## QUESTIONS TO ANSWER:
1. Transcribe the Santa Claus and religion discussion, everything from "However, one can" down to "to rational analysis.".
2. Please write the next part of the Santa Claus and religion discussion, picking up after its final sentence.

## EXERCISE TEXT:
━━━━━━━━━━━━━━━━
By roadrider (not verified) on 06 Dec 2007 #permalink

However, one can still adopt a Deist-type argument about a Santa Claus spirit that exists outside of nature and is thus not subject to rational analysis.

Even better, you can make the argument that Santa Claus is a representation of the abstract "Spirit of Christmas", like all the goodwill and presents and stuff. And if that was the argument, I'd defend it.

How you've "covered" the "can be used as an excuse" argument is not readily apparent.

I won't recap it, but I've said several times that belief in "freedom" and "democracy" "can be used as an excuse".
I guess that you could argue that freedom is a dangerous idea in some sense (in the same sense as "Darwin's dangerous idea"), but I suspect it's a different sense than you mean.

Like it or not, religious believers and their apologists have to wear those extremists and their actions like Marley's chain (to use a mythological example involving the afterlife). They don't get to disavow them when convenient.
━━━━━━━━━━━━━━━━
## RAW DATA:
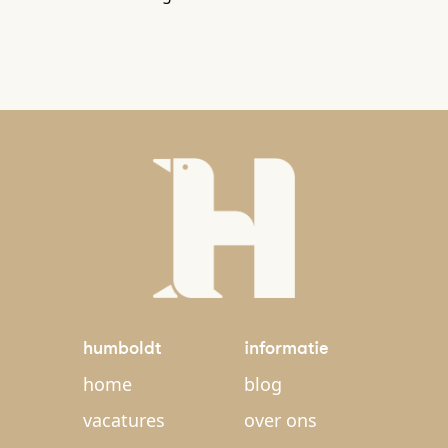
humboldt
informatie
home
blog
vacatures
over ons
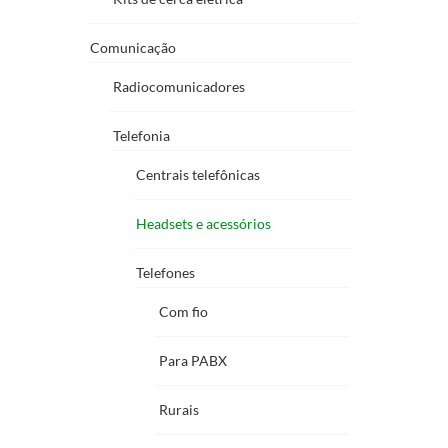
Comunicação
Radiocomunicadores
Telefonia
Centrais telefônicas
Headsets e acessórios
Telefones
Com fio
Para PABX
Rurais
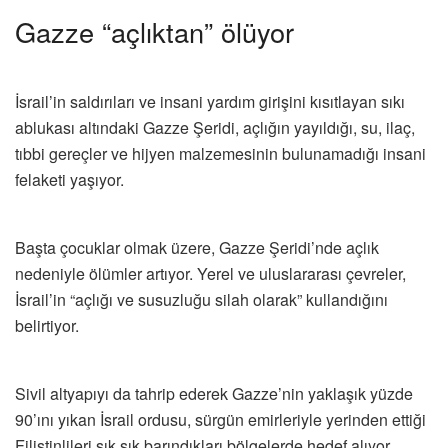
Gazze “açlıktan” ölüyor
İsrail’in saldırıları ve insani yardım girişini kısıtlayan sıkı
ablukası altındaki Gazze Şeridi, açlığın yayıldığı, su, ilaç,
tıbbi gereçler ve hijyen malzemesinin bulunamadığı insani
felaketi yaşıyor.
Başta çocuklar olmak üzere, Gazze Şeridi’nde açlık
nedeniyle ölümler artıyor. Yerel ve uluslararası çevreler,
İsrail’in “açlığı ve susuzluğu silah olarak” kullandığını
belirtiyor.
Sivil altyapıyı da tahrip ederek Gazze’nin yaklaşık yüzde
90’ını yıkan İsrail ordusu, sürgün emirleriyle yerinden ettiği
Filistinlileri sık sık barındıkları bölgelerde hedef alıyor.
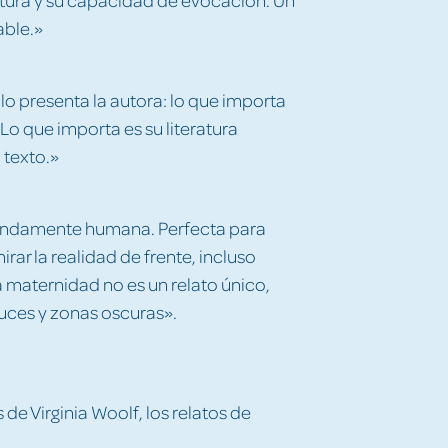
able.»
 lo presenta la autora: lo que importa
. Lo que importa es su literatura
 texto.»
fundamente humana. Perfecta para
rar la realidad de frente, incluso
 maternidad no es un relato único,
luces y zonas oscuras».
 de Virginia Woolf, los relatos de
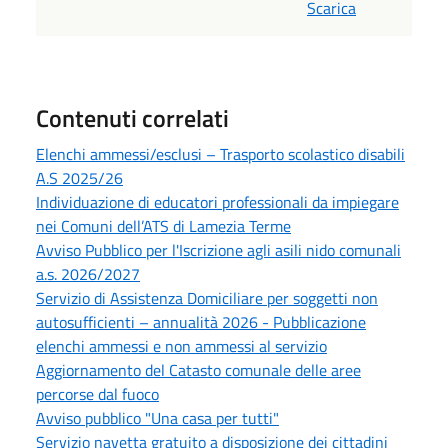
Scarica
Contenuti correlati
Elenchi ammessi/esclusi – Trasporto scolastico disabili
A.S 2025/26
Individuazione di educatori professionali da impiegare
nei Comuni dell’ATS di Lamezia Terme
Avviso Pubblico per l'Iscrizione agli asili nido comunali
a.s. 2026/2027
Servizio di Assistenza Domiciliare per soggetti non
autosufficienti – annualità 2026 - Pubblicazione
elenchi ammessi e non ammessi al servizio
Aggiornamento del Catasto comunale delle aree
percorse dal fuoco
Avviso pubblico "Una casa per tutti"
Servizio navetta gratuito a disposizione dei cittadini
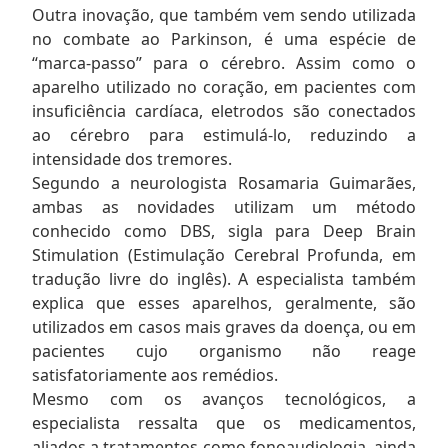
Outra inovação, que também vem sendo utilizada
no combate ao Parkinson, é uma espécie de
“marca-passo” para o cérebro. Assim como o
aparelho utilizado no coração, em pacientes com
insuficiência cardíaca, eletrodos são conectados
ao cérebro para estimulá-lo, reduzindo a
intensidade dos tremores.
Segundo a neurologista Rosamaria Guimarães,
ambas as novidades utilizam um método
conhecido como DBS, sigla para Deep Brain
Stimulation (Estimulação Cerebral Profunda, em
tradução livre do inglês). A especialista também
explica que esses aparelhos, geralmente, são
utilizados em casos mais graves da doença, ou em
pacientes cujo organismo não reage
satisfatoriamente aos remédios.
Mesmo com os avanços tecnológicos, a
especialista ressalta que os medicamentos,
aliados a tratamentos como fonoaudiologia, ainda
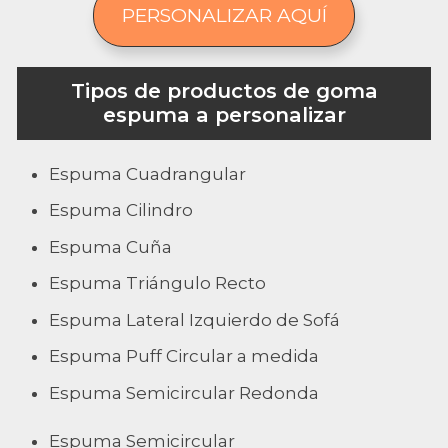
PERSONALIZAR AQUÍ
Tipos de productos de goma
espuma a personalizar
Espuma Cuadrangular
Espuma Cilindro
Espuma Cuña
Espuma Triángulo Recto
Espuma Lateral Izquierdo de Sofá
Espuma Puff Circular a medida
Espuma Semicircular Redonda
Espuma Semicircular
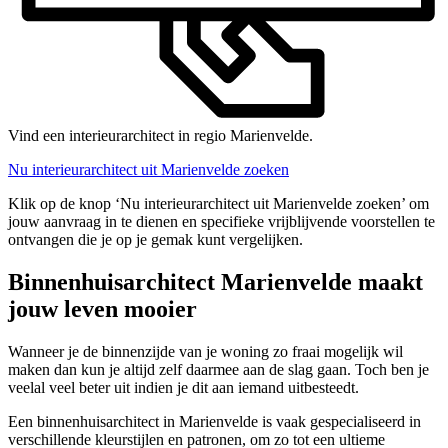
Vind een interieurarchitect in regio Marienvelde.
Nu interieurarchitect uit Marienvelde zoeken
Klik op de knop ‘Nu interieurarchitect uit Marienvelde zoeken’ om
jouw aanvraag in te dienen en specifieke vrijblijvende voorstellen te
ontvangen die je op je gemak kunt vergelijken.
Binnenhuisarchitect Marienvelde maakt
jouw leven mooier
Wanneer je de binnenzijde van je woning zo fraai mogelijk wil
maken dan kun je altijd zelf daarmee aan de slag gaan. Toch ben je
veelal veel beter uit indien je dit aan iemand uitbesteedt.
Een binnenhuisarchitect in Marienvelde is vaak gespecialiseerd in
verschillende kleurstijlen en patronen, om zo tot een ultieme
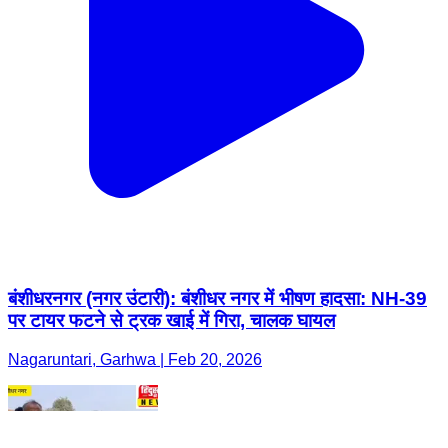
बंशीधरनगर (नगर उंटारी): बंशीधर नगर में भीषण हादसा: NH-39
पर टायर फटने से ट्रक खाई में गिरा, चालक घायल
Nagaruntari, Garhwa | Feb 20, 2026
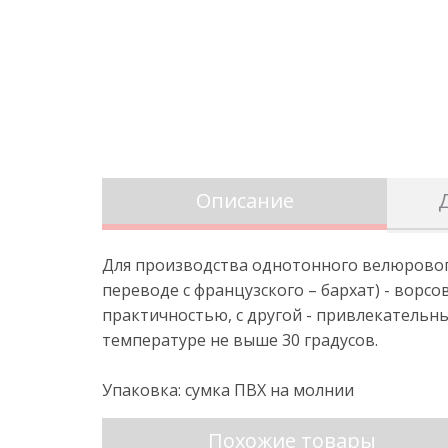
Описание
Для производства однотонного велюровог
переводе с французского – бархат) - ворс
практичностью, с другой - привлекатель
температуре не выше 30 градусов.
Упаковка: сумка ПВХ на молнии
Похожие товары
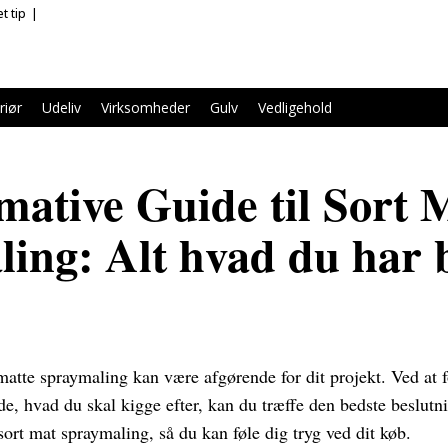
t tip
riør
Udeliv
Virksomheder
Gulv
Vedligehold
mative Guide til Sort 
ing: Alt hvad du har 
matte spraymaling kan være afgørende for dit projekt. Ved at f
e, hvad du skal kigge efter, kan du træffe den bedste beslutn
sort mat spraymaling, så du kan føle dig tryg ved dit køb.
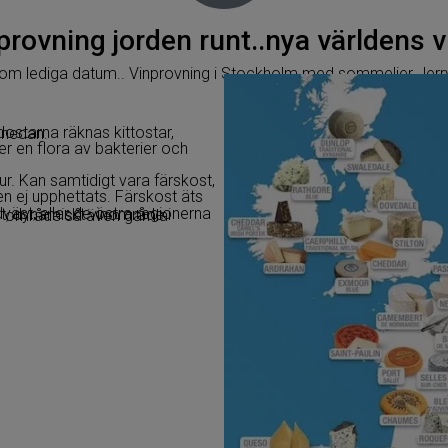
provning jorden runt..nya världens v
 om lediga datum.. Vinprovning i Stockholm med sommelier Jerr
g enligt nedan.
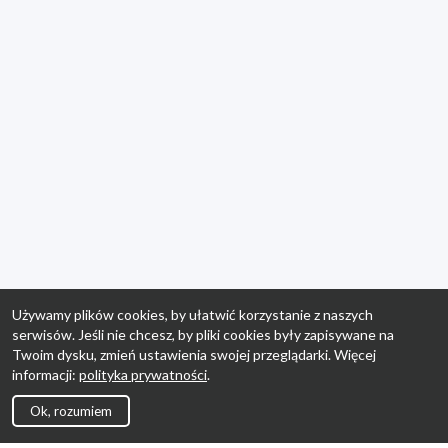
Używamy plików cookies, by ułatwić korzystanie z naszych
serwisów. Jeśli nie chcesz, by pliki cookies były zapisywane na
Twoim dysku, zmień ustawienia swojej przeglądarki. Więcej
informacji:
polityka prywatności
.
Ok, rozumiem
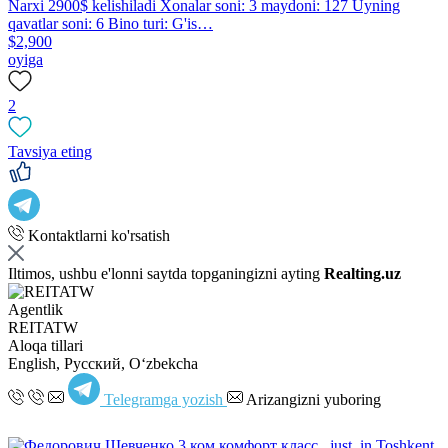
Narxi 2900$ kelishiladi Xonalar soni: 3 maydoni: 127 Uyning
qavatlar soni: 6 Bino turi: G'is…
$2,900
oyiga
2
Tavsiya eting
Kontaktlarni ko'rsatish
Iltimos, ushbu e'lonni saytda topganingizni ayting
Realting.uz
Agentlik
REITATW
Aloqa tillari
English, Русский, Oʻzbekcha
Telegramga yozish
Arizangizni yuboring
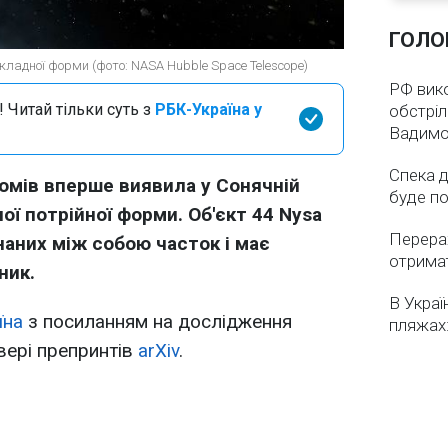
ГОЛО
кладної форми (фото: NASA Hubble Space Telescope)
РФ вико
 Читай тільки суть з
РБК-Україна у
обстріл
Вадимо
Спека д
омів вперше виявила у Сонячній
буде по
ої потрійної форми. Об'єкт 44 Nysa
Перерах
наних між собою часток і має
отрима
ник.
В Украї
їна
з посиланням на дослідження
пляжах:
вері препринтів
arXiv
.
━━━━━━━━━━━━━━━━
## SOLVED TASKS:
1.
However, one can still adopt a Deist-type argument about a Santa Claus spirit that exists outside of nature and is thus not subject to rational analysis.

2.
They do not if they consistently disavow the extremists, instead of only when convenient.
To say otherwise is like, as the "wedge document" would have you believe, claiming that evolutionary biology carries eugenics as a millstone, which we (I hope) agree is ridiculous.
Incidentally, I briefly considered pre-apologising for the comparison to IDiots, which I did not mean as a personal slight, but I thought it'd be taken the wrong way. I see it wouldn't have been, so I apologise. Nonetheless, the fact remains that guilt by association is a logical fallacy no matter who makes it. And it is a guilt by association argument. No amount of denying it will change that.

By Pseudonym (not verified) on 06 Dec 2007 #permalink

They do not if they consistently disavow the extremists, instead of only when convenient.

They have to wear them irrespective of whether they consistently disavow them or only do so when convenient. The extremists are an unavoidable consequence of religious belief and the unwarranted deference and immunity from critical analysis it has always been granted. Your attempts to divorce the extremists from the rest of the believers is like the argument that Abu Ghraib was the result of just a few bad apples instead of an institutional culture.

I won't recap it, but I've said several times that belief in "freedom" and "democracy" "can be used as an excuse".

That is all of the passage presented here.